„Oy vey“ I thought when Sunday autumn burst in so stormy that I immediately felt like looking for a sofa, blanket and cuddly films. “Oy vey“, is one of my favorite Yiddish expressions, because it always makes me smile. Do you know such expressions that always make you feel good when you hear them?
For the first time I heard „Oy vey“ in the American TV series „The Nanny“ from the 90s. Who still remembers the mishmash of New York life, English and Jewish culture? And so today I have good news for all lovers of Jewish culture for your autumn planning - after all, the "Jewish Film Days" are in the house. These take place alternately with the Jewish Cultural Weeks, but are not the only thing that Frankfurt has to offer in terms of impressive Jewish cultural life, as you can read in my post „Auf jüdischen Spuren durch die Stadt“ .
This facet was an aspect that immediately won me over to the city when I arrived in Frankfurt. If I want to settle in somewhere, a human being needs connecting factors. J It is above all Jewish humour, comedy and esprit in films and literature that excites me. I flew to Vienna for a film exhibition in the Jewish Museum there. Are there any fans of the Marx Brothers, the Groucho Marx? It's not for nothing that they are one of the most successful, English-speaking pairs of comedians. Or Billy Wilder? These artists have shaped and enriched me with their work.
New App: Discovering Invisible Places
So I inevitably went on Jewish Trails in Frankfurt. The recently reopened “Museum Judengasse“ at Börneplatz offers a convenient starting point. This way you can explore the walls of the former Judengasse (also exciting for children who can furnish small houses like a doll's house). Standing within the walls makes it possible to experience the narrowness of the conditions at that time. But the most amazing thing is the interactive offer.
And as a tracker I like the „App - Invisible Places": This leads users*in search of clues through Frankfurt. There's plenty to discover: stories of Jewish football clubs in Zeilsheim, Greek fur traders in the station district and Turkish restaurants in Ostend.

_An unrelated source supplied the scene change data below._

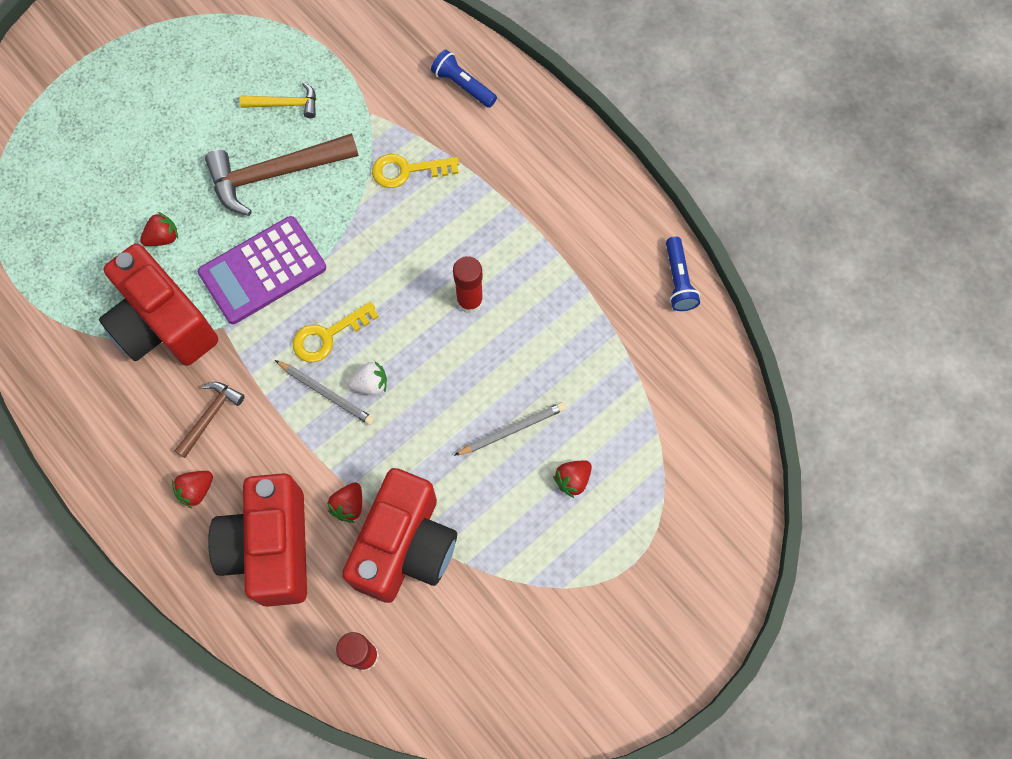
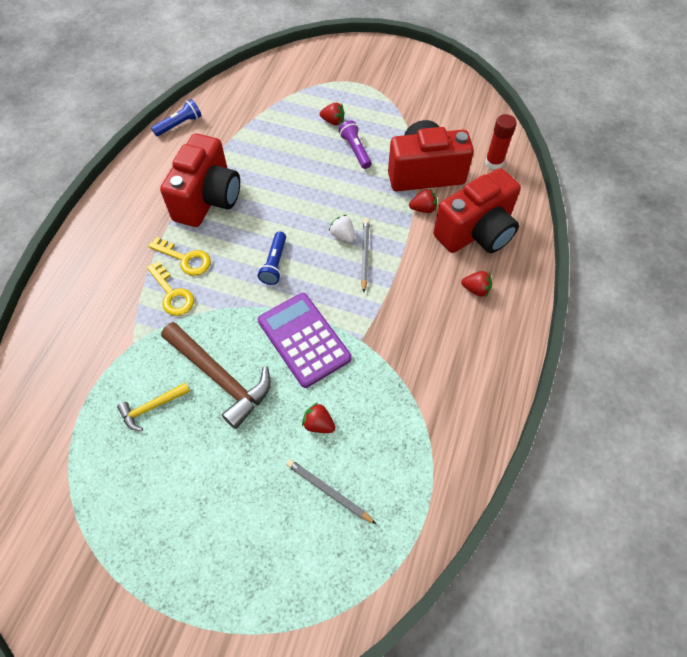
camera: 120 degrees left, 10 degrees down
(163, 325) = (385, 378): red camera -> red camera (208, 199)
(210, 416) = (426, 310): brown hammer -> none
(263, 271) = (304, 340): purple calculator -> purple calculator turned 150 degrees counterclockwise
(285, 104) = (152, 407): yellow hammer -> yellow hammer turned 90 degrees counterclockwise
(328, 336) = (326, 275): yellow key -> yellow key (185, 259)
(463, 85) = (80, 295): blue flashlight -> blue flashlight (274, 264)
(470, 301) = (253, 213): red glue stick -> none
(500, 479) = (355, 150): none -> purple flashlight
(512, 430) = (323, 157): grey pencil -> grey pencil (328, 491)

„Invisible Places“ shows where Jewish memories overlap with the stories of Greek, Spanish, Turkish, and Italian communities, where their everyday lives took place, and how the city became a “city of diversity“ after 1945.
My big dream now would be to travel again to the twin city Tel Aviv with its famous white Bauhaus houses. And I wish for a rustic Jewish Café, as I discovered it once in Berlin. But now the completion of the Museum am Main is on the agenda - by the way: the construction site can be visited. And if you're interested in autumn jewish concerts, music and chassidic dances, we'll inform you here on Frankfurt-Tipp about the latest news.
Do you have film or book tips for me?
· Jewish VHS with religion, dancing, cooking and language courses.